"Despite the chaos in the world's economies, lead indicators for the Second Life economy remain strong" said John Zdanowski, financial director of Linden Lab, which set up Second Life in 2003.
"Second Life as a whole has been so far unaffected by the recent turmoil in real world markets," he added in a written response to AFP.
Linden Lab is trying to spin this for sure--why would SL be immune to the largest financial crisis in modern history? Come on, this is virtual reality without logging inworld. While the Linden Dollar has been stable, there is huge pressure on the SL economy. There is pressure coming down on Linden Lab in the form of new competitors. Maybe the impact hasn't hit the grid yet, but like the travel industry, the financial crisis will pull down the SL economy latter this year.
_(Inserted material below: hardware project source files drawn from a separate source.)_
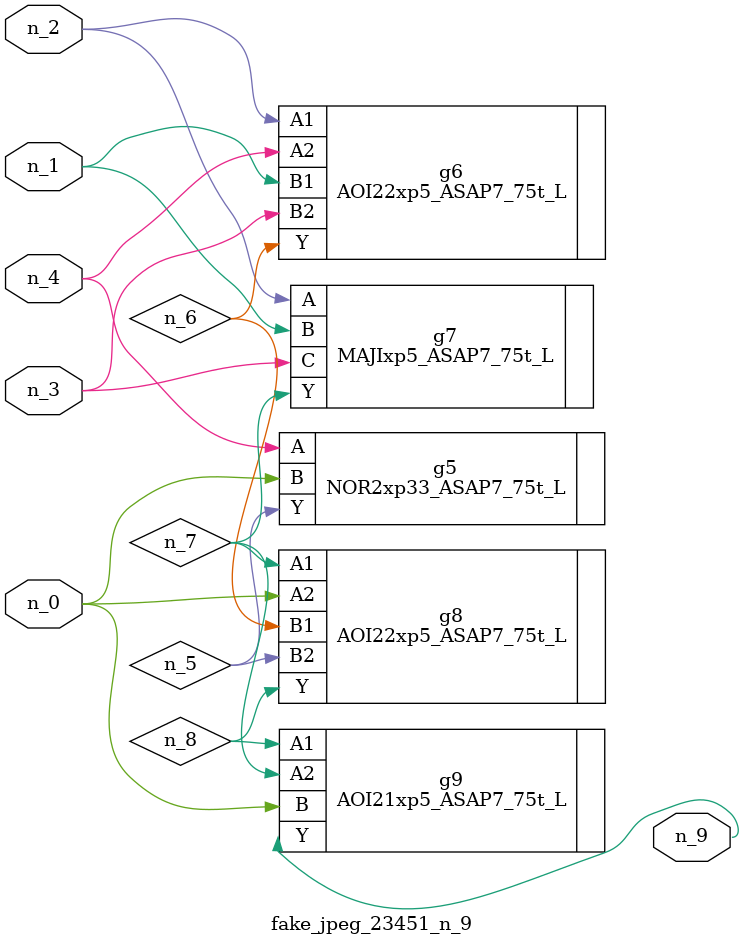
<source format=v>
module fake_jpeg_23451_n_9 (n_3, n_2, n_1, n_0, n_4, n_9);

input n_3;
input n_2;
input n_1;
input n_0;
input n_4;

output n_9;

wire n_8;
wire n_6;
wire n_5;
wire n_7;

NOR2xp33_ASAP7_75t_L g5 ( 
.A(n_4),
.B(n_0),
.Y(n_5)
);

AOI22xp5_ASAP7_75t_L g6 ( 
.A1(n_2),
.A2(n_4),
.B1(n_1),
.B2(n_3),
.Y(n_6)
);

MAJIxp5_ASAP7_75t_L g7 ( 
.A(n_2),
.B(n_1),
.C(n_3),
.Y(n_7)
);

AOI22xp5_ASAP7_75t_L g8 ( 
.A1(n_7),
.A2(n_0),
.B1(n_6),
.B2(n_5),
.Y(n_8)
);

AOI21xp5_ASAP7_75t_L g9 ( 
.A1(n_8),
.A2(n_7),
.B(n_0),
.Y(n_9)
);


endmodule
</source>
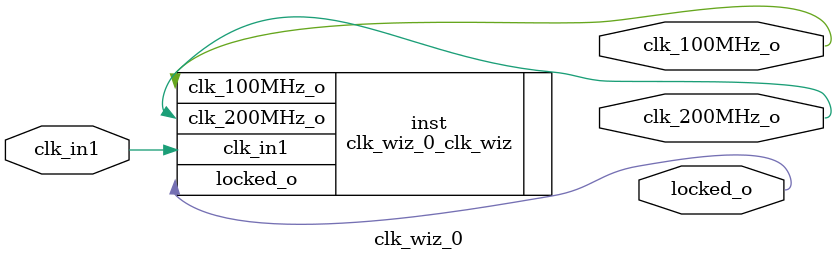
<source format=v>


`timescale 1ps/1ps

(* CORE_GENERATION_INFO = "clk_wiz_0,clk_wiz_v5_4_3_0,{component_name=clk_wiz_0,use_phase_alignment=true,use_min_o_jitter=false,use_max_i_jitter=false,use_dyn_phase_shift=false,use_inclk_switchover=false,use_dyn_reconfig=false,enable_axi=0,feedback_source=FDBK_AUTO,PRIMITIVE=MMCM,num_out_clk=2,clkin1_period=10.000,clkin2_period=10.000,use_power_down=false,use_reset=false,use_locked=true,use_inclk_stopped=false,feedback_type=SINGLE,CLOCK_MGR_TYPE=NA,manual_override=false}" *)

module clk_wiz_0 
 (
  // Clock out ports
  output        clk_100MHz_o,
  output        clk_200MHz_o,
  // Status and control signals
  output        locked_o,
 // Clock in ports
  input         clk_in1
 );

  clk_wiz_0_clk_wiz inst
  (
  // Clock out ports  
  .clk_100MHz_o(clk_100MHz_o),
  .clk_200MHz_o(clk_200MHz_o),
  // Status and control signals               
  .locked_o(locked_o),
 // Clock in ports
  .clk_in1(clk_in1)
  );

endmodule

</source>
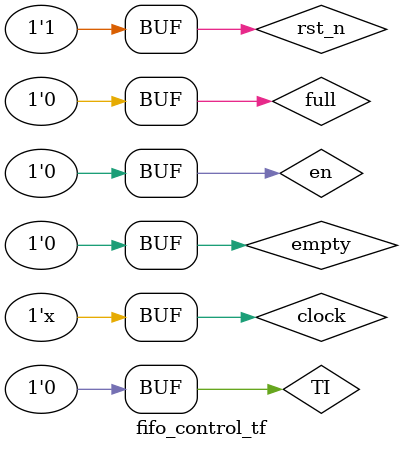
<source format=v>
`timescale 1ns / 1ps


module fifo_control_tf;

	// Inputs
	reg rst_n;
	reg clock;
	reg full;
	reg empty;
	reg en;
	reg TI;

	// Outputs
	wire winc;
	wire rinc;
	wire WR;

	// Instantiate the Unit Under Test (UUT)
	control_fifo uut (
		.rst_n(rst_n), 
		.clock(clock), 
		.full(full), 
		.empty(empty), 
		.winc(winc), 
		.rinc(rinc), 
		.en(en), 
		.WR(WR), 
		.TI(TI)
	);

	initial begin
		// Initialize Inputs
		rst_n = 0;
		clock = 0;
		full = 0;
		empty = 0;
		en = 0;
		TI = 0;

		// Wait 100 ns for global reset to finish
		#100;
		rst_n=1;
       en=0;#104140;  
		 en=0;#104140;  
		 en=0;#104140;  
		en=0;#104140;  
		en=0;#104140;  
		en=0;#104140;
		en=1;#104140;
		en=0;#104140; 
		en=0;#104140;  	
      en=0;#104140;  
		 en=0;#104140;  
		 en=0;#104140;  
		en=0;#104140;  
		en=0;#104140;  
		en=0;#104140;
		en=1;#104140;
		en=0;#104140; 
		en=0;#104140;
en=0;#104140;  
		 en=0;#104140;  
		 en=0;#104140;  
		en=0;#104140;  
		en=0;#104140;  
		en=0;#104140;
		en=1;#104140;
		en=0;#104140; 
		en=0;#104140;
en=0;#104140;  
		 en=0;#104140;  
		 en=0;#104140;  
		en=0;#104140;  
		en=0;#104140;  
		en=0;#104140;
		en=1;#104140;
		en=0;#104140; 
		en=0;#104140;
en=0;#104140;  
		 en=0;#104140;  
		 en=0;#104140;  
		en=0;#104140;  
		en=0;#104140;  
		en=0;#104140;
		en=1;#104140;
		en=0;#104140; 
		en=0;#104140;
en=0;#104140;  
		 en=0;#104140;  
		 en=0;#104140;  
		en=0;#104140;  
		en=0;#104140;  
		en=0;#104140;
		en=1;#104140;
		en=0;#104140; 
		en=0;#104140;		
	end
       always #10 clock=~clock;  
endmodule


</source>
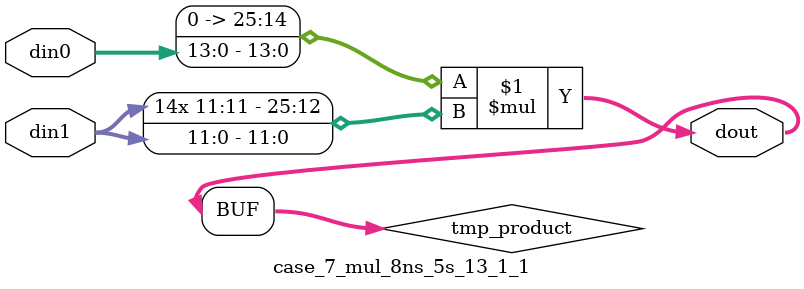
<source format=v>

`timescale 1 ns / 1 ps

 (* use_dsp = "no" *)  module case_7_mul_8ns_5s_13_1_1(din0, din1, dout);
parameter ID = 1;
parameter NUM_STAGE = 0;
parameter din0_WIDTH = 14;
parameter din1_WIDTH = 12;
parameter dout_WIDTH = 26;

input [din0_WIDTH - 1 : 0] din0; 
input [din1_WIDTH - 1 : 0] din1; 
output [dout_WIDTH - 1 : 0] dout;

wire signed [dout_WIDTH - 1 : 0] tmp_product;

























assign tmp_product = $signed({1'b0, din0}) * $signed(din1);










assign dout = tmp_product;





















endmodule

</source>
LL is in the bunker (and residents trapped in there with them). They think they can spin and dodge, when really they should be engaging the core users to work on the future of SL. Zdanowski is probably to busy taking LL profits (rumor is $US hundreds of thousands per week) to the bank these days to realize just how tenuous the SL economy really is (sounds like comments from bank execs before their banks went out of business?) But amazing to see that LL is not learning any lessons from the Global Financial Crisis. Over-inflated land prices? People holding land assets that have fractional value that they think they were worth? Expanded supply of merchandise, but flat demand and downward price?
Maybe the point Zdanowski is making is that Linden Lab is unaffected by the crisis even though the SL users will be?
Big issue is that Linden Lab is not sharing meaningful data about SL economy, users or land growth--so where is the transparency?
from Hamlet at New World Notes:
If I'm right, however, growth in Second Life user numbers won't be significant until the world is beautiful and robust and relatively lag-free and crashes are rare. Or as Vig puts it, "I just can’t see how SL can meaningfully grow until that infrastructure catches up with user demand for satisfying group experiences."